Retype everything from the start of the items down to and including the line that contains "The implemented models", leaving the pictures out of your answer.
Top of DATA IN THIS EXERCISE
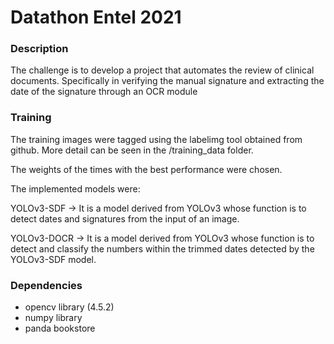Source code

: 
# Datathon Entel 2021

### Description
The challenge is to develop a project that automates the review of clinical documents. Specifically in verifying the manual signature and extracting the date of the signature through an OCR module


### Training
The training images were tagged using the labelimg tool obtained from github. More detail can be seen in the /training_data folder.

The weights of the times with the best performance were chosen.

The implemented models were:

YOLOv3-SDF -> It is a model derived from YOLOv3 whose function is to detect dates and signatures from the input of an image.

YOLOv3-DOCR -> It is a model derived from YOLOv3 whose function is to detect and classify the numbers within the trimmed dates detected by the YOLOv3-SDF model.


### Dependencies
- opencv library (4.5.2)
- numpy library
- panda bookstore

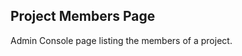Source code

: Project Members Page
--------------------
Admin Console page listing the members of a project.

[icon]: fa://fa-file-text/#aacf80
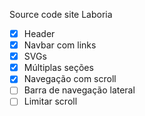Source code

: Source code site Laboria

- [x] Header
- [x] Navbar com links
- [x] SVGs
- [x] Múltiplas seções
- [x] Navegação com scroll
- [ ] Barra de navegação lateral
- [ ] Limitar scroll
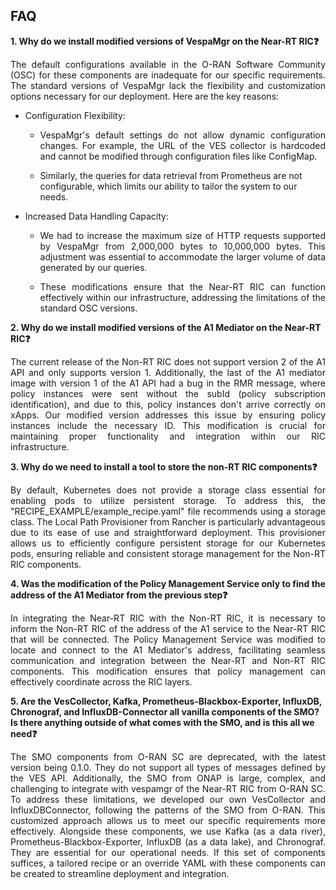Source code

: ## FAQ

**1. Why do we install modified versions of VespaMgr on the Near-RT RIC❓**
   <p align="justify">
   The default configurations available in the O-RAN Software Community (OSC) for these components are inadequate for our specific requirements. The standard versions of VespaMgr lack the flexibility and customization options necessary for our deployment. Here are the key reasons:
   </p>
   
   - Configuration Flexibility:
      - <p align="justify"> VespaMgr's default settings do not allow dynamic configuration changes. For example, the URL of the VES collector is hardcoded and cannot be modified through configuration files like ConfigMap.
      - Similarly, the queries for data retrieval from Prometheus are not configurable, which limits our ability to tailor the system to our needs.
        </p>
        
   - Increased Data Handling Capacity:
      - <p align="justify"> We had to increase the maximum size of HTTP requests supported by VespaMgr from 2,000,000 bytes to 10,000,000 bytes. This adjustment was essential to accommodate the larger volume of data generated by our queries. </p>
      - <p align="justify"> These modifications ensure that the Near-RT RIC can function effectively within our infrastructure, addressing the limitations of the standard OSC versions.
   </p>

**2. Why do we install modified versions of the A1 Mediator on the Near-RT RIC❓**
   <p align="justify">
   The current release of the Non-RT RIC does not support version 2 of the A1 API and only supports version 1. Additionally, the last of the A1 mediator image with version 1 of the A1 API had a bug in the RMR message, where policy instances were sent without the subId (policy subscription identification), and due to this, policy instances don't arrive correctly on xApps. Our modified version addresses this issue by ensuring policy instances include the necessary ID. This modification is crucial for maintaining proper functionality and integration within our RIC infrastructure.
   </p>

**3. Why do we need to install a tool to store the non-RT RIC components❓**
   <p align="justify">
   By default, Kubernetes does not provide a storage class essential for enabling pods to utilize persistent storage. To address this, the "RECIPE_EXAMPLE/example_recipe.yaml" file recommends using a storage class. The Local Path Provisioner from Rancher is particularly advantageous due to its ease of use and straightforward deployment. This provisioner allows us to efficiently configure persistent storage for our Kubernetes pods, ensuring reliable and consistent storage management for the Non-RT RIC components.
   </p>


**4. Was the modification of the Policy Management Service only to find the address of the A1 Mediator from the previous step❓**
   <p align="justify">
      In integrating the Near-RT RIC with the Non-RT RIC, it is necessary to inform the Non-RT RIC of the address of the A1 service to the Near-RT RIC that will be connected. The Policy Management Service was modified to locate and connect to the A1 Mediator's address, facilitating seamless communication and integration between the Near-RT and Non-RT RIC components. This modification ensures that policy management can effectively coordinate across the RIC layers.
   </p>

**5. Are the VesCollector, Kafka, Prometheus-Blackbox-Exporter, InfluxDB, Chronograf, and InfluxDB-Connector all vanilla components of the SMO? Is there anything outside of what comes with the SMO, and is this all we need❓**
   <p align="justify">
      The SMO components from O-RAN SC are deprecated, with the latest version being 0.1.0. They do not support all types of messages defined by the VES API. Additionally, the SMO from ONAP is large, complex, and challenging to integrate with vespamgr of the Near-RT RIC from O-RAN SC. 
To address these limitations, we developed our own VesCollector and InfluxDBConnector, following the patterns of the SMO from O-RAN. This customized approach allows us to meet our specific requirements more effectively. Alongside these components, we use Kafka (as a data river), Prometheus-Blackbox-Exporter, InfluxDB (as a data lake), and Chronograf. They are essential for our operational needs. If this set of components suffices, a tailored recipe or an override YAML with these components can be created to streamline deployment and integration.
   </p>
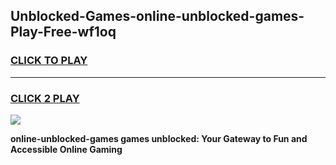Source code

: 
## Unblocked-Games-online-unblocked-games-Play-Free-wf1oq
<h3>
<a href="https://premium76.site?title=online-unblocked-games&ref=24M">CLICK TO PLAY</a></h3>
<hr>

<h3>
<a href="https://premium76.site?title=online-unblocked-games&ref=24M">CLICK 2 PLAY</a>
  
</h3>

<a href="https://premium76.site?title=online-unblocked-games&ref=24M"><img src="https://clearcache.store/games.png"></a>


**online-unblocked-games games unblocked: Your Gateway to Fun and Accessible Online Gaming**
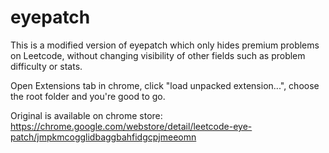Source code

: # eyepatch
This is a modified version of eyepatch which only hides premium problems on Leetcode, without changing visibility of other fields such as problem difficulty or stats.

Open Extensions tab in chrome, click "load unpacked extension...", choose the root folder and you're good to go.

Original is available on chrome store: https://chrome.google.com/webstore/detail/leetcode-eye-patch/jmpkmcogglidbaggbahfidgcpjmeeomn
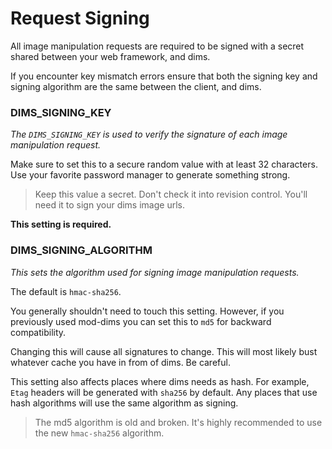 # Request Signing

All image manipulation requests are required to be signed with a secret
shared between your web framework, and dims.

If you encounter key mismatch errors ensure that both the signing key and signing algorithm are the
same between the client, and dims.

### DIMS_SIGNING_KEY

*The `DIMS_SIGNING_KEY` is used to verify the signature of each image manipulation request.*

Make sure to set this to a secure random value with at least 32 characters. Use your favorite
password manager to generate something strong.

> Keep this value a secret. Don't check it into revision control. You'll
> need it to sign your dims image urls.

**This setting is required.**

### DIMS_SIGNING_ALGORITHM

*This sets the algorithm used for signing image manipulation requests.*

The default is `hmac-sha256`.

You generally shouldn't need to touch this setting. However, if you previously used
mod-dims you can set this to `md5` for backward compatibility.

Changing this will cause all signatures to change. This will most likely bust whatever
cache you have in from of dims. Be careful.

This setting also affects places where dims needs as hash. For example, `Etag` headers
will be generated with `sha256` by default. Any places that use hash algorithms will
use the same algorithm as signing.

> The md5 algorithm is old and broken. It's highly recommended to use the new
> `hmac-sha256` algorithm.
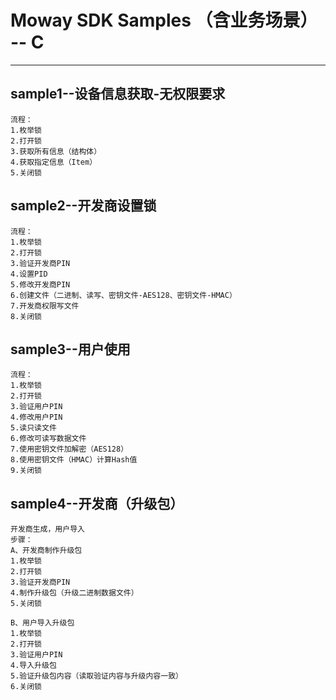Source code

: # Moway SDK Samples （含业务场景） -- C
-----------------


## sample1--设备信息获取-无权限要求
    流程：
    1.枚举锁
    2.打开锁
    3.获取所有信息（结构体）
    4.获取指定信息（Item）
    5.关闭锁

## sample2--开发商设置锁
    流程：
    1.枚举锁
    2.打开锁
    3.验证开发商PIN
    4.设置PID
    5.修改开发商PIN
    6.创建文件（二进制、读写、密钥文件-AES128、密钥文件-HMAC）
    7.开发商权限写文件
    8.关闭锁
    
## sample3--用户使用
    流程：
    1.枚举锁
    2.打开锁
    3.验证用户PIN
    4.修改用户PIN
    5.读只读文件
    6.修改可读写数据文件
    7.使用密钥文件加解密（AES128）
    8.使用密钥文件（HMAC）计算Hash值
    9.关闭锁
    
## sample4--开发商（升级包）
    开发商生成，用户导入
    步骤：
    A、开发商制作升级包
    1.枚举锁
    2.打开锁
    3.验证开发商PIN
    4.制作升级包（升级二进制数据文件）
    5.关闭锁
    
    B、用户导入升级包
    1.枚举锁
    2.打开锁
    3.验证用户PIN
    4.导入升级包
    5.验证升级包内容（读取验证内容与升级内容一致）
    6.关闭锁
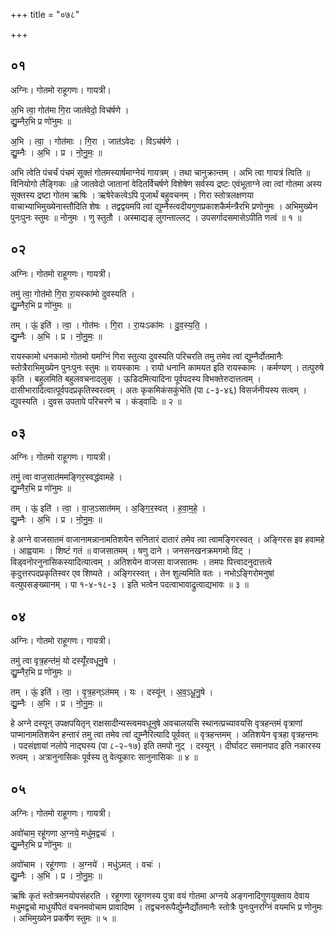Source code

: +++
title = "०७८"

+++


## ०१
अग्निः। गोतमो राहूगणः। गायत्री।

अ॒भि त्वा॒ गोत॑मा गि॒रा जात॑वेदो॒ विच॑र्षणे ।  
द्यु॒म्नैर॒भि प्र णो॑नुमः ॥

अ॒भि । त्वा॒ । गोत॑माः । गि॒रा । जात॑ऽवेदः । विऽच॑र्षणे ।  
द्यु॒म्नैः । अ॒भि । प्र । नो॒नु॒मः॒ ॥

अभि त्वेति पंचर्चं पंचमं सूक्तं गोतमस्यार्षमाग्नेयं गायत्रम् । तथा चानुक्रान्तम् । अभि त्वा गायत्रं त्विति ॥ विनियोगो लैङ्गिकः ॥हे जातवेदो जातानां वेदितर्विचर्षणे विशेषेण सर्वस्य द्रष्टः एवंभूताग्ने त्वा त्वां गोतमा अस्य सूक्तस्य द्रष्टा गोतम ऋषिः । ऋषेरेकत्वेऽपि पूजार्थं बहुवचनम् । गिरा स्तोत्रलक्षणया वाचाभ्याभिमुख्येनास्तौदिति शेषः । तद्वद्वयमपि त्वां द्युम्नैस्त्वदीयगुणप्रकाशकैर्मन्त्रैरभि प्रणोनुमः । अभिमुख्येन पुनःपुनः स्तुमः ॥ नोनुमः । णु स्तुतौ । अस्माद्यङ् लुगन्ताल्लट् । उपसर्गादसमासेऽपीति णत्वं ॥ १ ॥

## ०२
अग्निः। गोतमो राहूगणः। गायत्री।

तमु॑ त्वा॒ गोत॑मो गि॒रा रा॒यस्का॑मो दुवस्यति ।  
द्यु॒म्नैर॒भि प्र णो॑नुमः ॥

तम् । ऊं॒ इति॑ । त्वा॒ । गोत॑मः । गि॒रा । रा॒यःऽका॑मः । दु॒व॒स्य॒ति॒ ।  
द्यु॒म्नैः । अ॒भि । प्र । नो॒नु॒मः॒ ॥

रायस्कामो धनकामो गोतमो यमग्निं गिरा स्तुत्या दुवस्यति परिचरति तमु तमेव त्वां द्युम्नैर्दोतमानैः स्तोत्रैराभिमुख्येन पुनःपुनः स्तुमः ॥ रायस्कामः । रायो धनानि कामयत इति रायस्कामः । कर्मण्यण् । तत्पुरुषे कृति । बहुलमिति बहुलवचनादलुक् । ऊडिदमित्यादिना पूर्वपदस्य विभक्तेरुदात्तत्वम् । दासीभारादित्वात्पूर्वपदप्रकृतिस्वरत्वम् । अतः कृकमिकंसकुंभेति (पा ८-३-४६) विसर्जनीयस्य सत्वम् । द्युवस्यति । दुवस उपतापे परिचरणे च । कंड्वादिः ॥ २ ॥

## ०३
अग्निः। गोतमो राहूगणः। गायत्री।

तमु॑ त्वा वाज॒सात॑ममङ्गिर॒स्वद्ध॑वामहे ।  
द्यु॒म्नैर॒भि प्र णो॑नुमः ॥

तम् । ऊं॒ इति॑ । त्वा॒ । वा॒ज॒ऽसात॑मम् । अ॒ङ्गि॒र॒स्वत् । ह॒वा॒म॒हे॒ ।  
द्यु॒म्नैः । अ॒भि । प्र । नो॒नु॒मः॒ ॥

हे अग्ने वाजसातमं वाजानामन्नानामतिशयेन सनितारं दातारं तमेव त्वा त्वामङ्गिरस्वत् । अङ्गिरस इव हवामहे । आह्वयामः । शिष्टं गतं ॥ वाजसातमम् । षणु दाने । जनसनखनक्रमगमो विट् । विड्वनोरनुनासिकस्यादित्यात्वम् । अतिशयेन वाजसा वाजसातमः । तमपः पित्त्वादनुदात्तत्वे कृदुत्तरपदप्रकृतिस्वर एव शिष्यते । अङ्गिरस्वत् । तेन शुल्यमिति वतः । नभोऽङ्गिरोमनुषां वत्युपसङ्ख्यानम् । पा १-४-१८-३ । इति भत्वेन पदत्वाभावाद्रुत्वाद्यभावः ॥ ३ ॥

## ०४
अग्निः। गोतमो राहूगणः। गायत्री।

तमु॑ त्वा वृत्र॒हन्त॑मं॒ यो दस्यूँ॑रवधूनु॒षे ।  
द्यु॒म्नैर॒भि प्र णो॑नुमः ॥

तम् । ऊं॒ इति॑ । त्वा॒ । वृ॒त्र॒हन्ऽत॑मम् । यः । दस्यू॑न् । अ॒व॒ऽधू॒नु॒षे ।  
द्यु॒म्नैः । अ॒भि । प्र । नो॒नु॒मः॒ ॥

हे अग्ने दस्यून् उपक्षपयितृन् राक्षसादीन्यस्त्वमवधूनुषे अवचालयसि स्थानत्प्रच्यावयसि वृत्रहन्तमं वृत्राणां पाप्मानामतिशयेन हन्तारं तमु त्वा तमेव त्वां द्युम्नैरित्यादि पूर्ववत् ॥ वृत्रहन्तमम् । अतिशयेन वृत्रहा वृत्रहन्तमः । पदसंज्ञायां नलोपे नाद्घस्य (पा ८-२-१७) इति तमपो नुट् । दस्यून् । दीर्घादट समानपाद इति नकारस्य रुत्वम् । अत्रानुनासिकः पूर्वस्य तु वेत्यूकारः सानुनासिकः ॥ ४ ॥

## ०५
अग्निः। गोतमो राहूगणः। गायत्री।

अवो॑चाम॒ रहू॑गणा अ॒ग्नये॒ मधु॑म॒द्वचः॑ ।  
द्यु॒म्नैर॒भि प्र णो॑नुमः ॥

अवो॑चाम । रहू॑गणाः । अ॒ग्नये॑ । मधु॑ऽमत् । वचः॑ ।  
द्यु॒म्नैः । अ॒भि । प्र । नो॒नु॒मः॒ ॥

ऋषिः कृतं स्तोत्रमनयोपसंहरति । रहूगणा रहूगणस्य पुत्रा वयं गोतमा अग्नये अङ्गनादिगुणयुक्ताय देवाय मधुमद्वचो माधुर्योपेतं वचनमवोचाम प्रावादिष्म । तद्वचनरूपैर्द्युम्नैर्द्योतमानैः स्तोत्रैः पुनःपुनरग्निं वयमभि प्र णोनुमः । अभिमुख्येन प्रकर्षेण स्तुमः ॥ ५ ॥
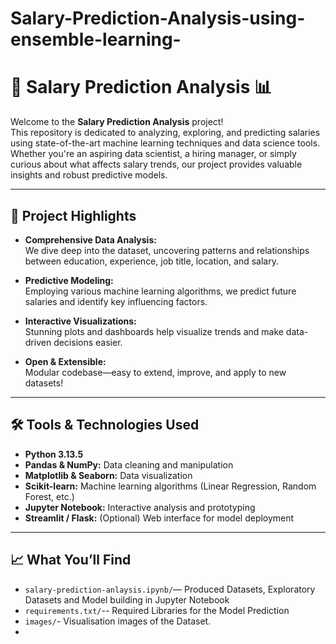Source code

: # Salary-Prediction-Analysis-using-ensemble-learning-


# 💸 Salary Prediction Analysis 📊

Welcome to the **Salary Prediction Analysis** project!  
This repository is dedicated to analyzing, exploring, and predicting salaries using state-of-the-art machine learning techniques and data science tools. Whether you're an aspiring data scientist, a hiring manager, or simply curious about what affects salary trends, our project provides valuable insights and robust predictive models.

---

## 🚀 Project Highlights

- **Comprehensive Data Analysis:**  
  We dive deep into the dataset, uncovering patterns and relationships between education, experience, job title, location, and salary.

- **Predictive Modeling:**  
  Employing various machine learning algorithms, we predict future salaries and identify key influencing factors.

- **Interactive Visualizations:**  
  Stunning plots and dashboards help visualize trends and make data-driven decisions easier.

- **Open & Extensible:**  
  Modular codebase—easy to extend, improve, and apply to new datasets!

---

## 🛠️ Tools & Technologies Used

- **Python 3.13.5**
- **Pandas & NumPy:** Data cleaning and manipulation
- **Matplotlib & Seaborn:** Data visualization
- **Scikit-learn:** Machine learning algorithms (Linear Regression, Random Forest, etc.)
- **Jupyter Notebook:** Interactive analysis and prototyping
- **Streamlit / Flask:** (Optional) Web interface for model deployment

---

## 📈 What You’ll Find

- `salary-prediction-anlaysis.ipynb/`— Produced Datasets, Exploratory Datasets and Model building in Jupyter Notebook 
- `requirements.txt/`-- Required Libraries for the Model Prediction
- `images/`- Visualisation images of the Dataset.
- 
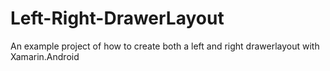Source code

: # Left-Right-DrawerLayout
An example project of how to create both a left and right drawerlayout with Xamarin.Android
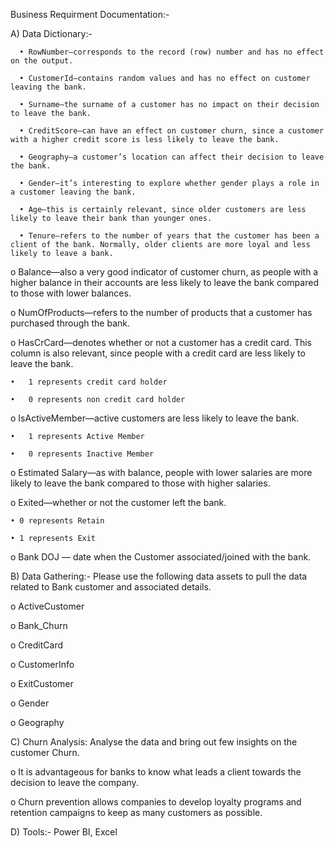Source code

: Business Requirment Documentation:-

A) Data Dictionary:-

      • RowNumber—corresponds to the record (row) number and has no effect on the output.
      
      • CustomerId—contains random values and has no effect on customer leaving the bank.
      
      • Surname—the surname of a customer has no impact on their decision to leave the bank.
      
      • CreditScore—can have an effect on customer churn, since a customer with a higher credit score is less likely to leave the bank.
      
      • Geography—a customer’s location can affect their decision to leave the bank.
      
      • Gender—it’s interesting to explore whether gender plays a role in a customer leaving the bank.
      
      • Age—this is certainly relevant, since older customers are less likely to leave their bank than younger ones.
      
      • Tenure—refers to the number of years that the customer has been a client of the bank. Normally, older clients are more loyal and less likely to leave a bank.
      
  o	Balance—also a very good indicator of customer churn, as people with a higher balance in their accounts are less likely to leave the bank compared to those with lower        balances.
  
  o	NumOfProducts—refers to the number of products that a customer has purchased through the bank. 
  
  o HasCrCard—denotes whether or not a customer has a credit card. This column is also relevant, since people with a credit card are less likely to leave the bank.
  
    •	1 represents credit card holder
    
    •	0 represents non credit card holder
    
  o	IsActiveMember—active customers are less likely to leave the bank.
  
    •	1 represents Active Member
    
    •	0 represents Inactive Member
    
  o	Estimated Salary—as with balance, people with lower salaries are more likely to leave the bank compared to those with higher salaries.
  
  o	Exited—whether or not the customer left the bank.
  
    • 0 represents Retain 
    
    • 1 represents Exit
    
  o	Bank DOJ — date when the Customer associated/joined  with the bank.



B) Data Gathering:- Please use the following data assets to pull the data related to Bank customer and associated details.

  o	ActiveCustomer 
  
  o	Bank_Churn
  
  o	CreditCard
  
  o	CustomerInfo
  
  o	ExitCustomer
  
  o	Gender
  
  o	Geography

C) Churn Analysis: Analyse the data and bring out few insights on the customer Churn.

  o It is advantageous for banks to know what leads a client towards the decision to leave the company.
  
  o Churn prevention allows companies to develop loyalty programs and retention campaigns to keep as many customers as possible.


D) Tools:- Power BI, Excel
Bottom of DATA IN THIS EXERCISE
TASK OUTPUT =>
Source code

: 
# Datathon Entel 2021

### Description
The challenge is to develop a project that automates the review of clinical documents. Specifically in verifying the manual signature and extracting the date of the signature through an OCR module


### Training
The training images were tagged using the labelimg tool obtained from github. More detail can be seen in the /training_data folder.

The weights of the times with the best performance were chosen.

The implemented models were:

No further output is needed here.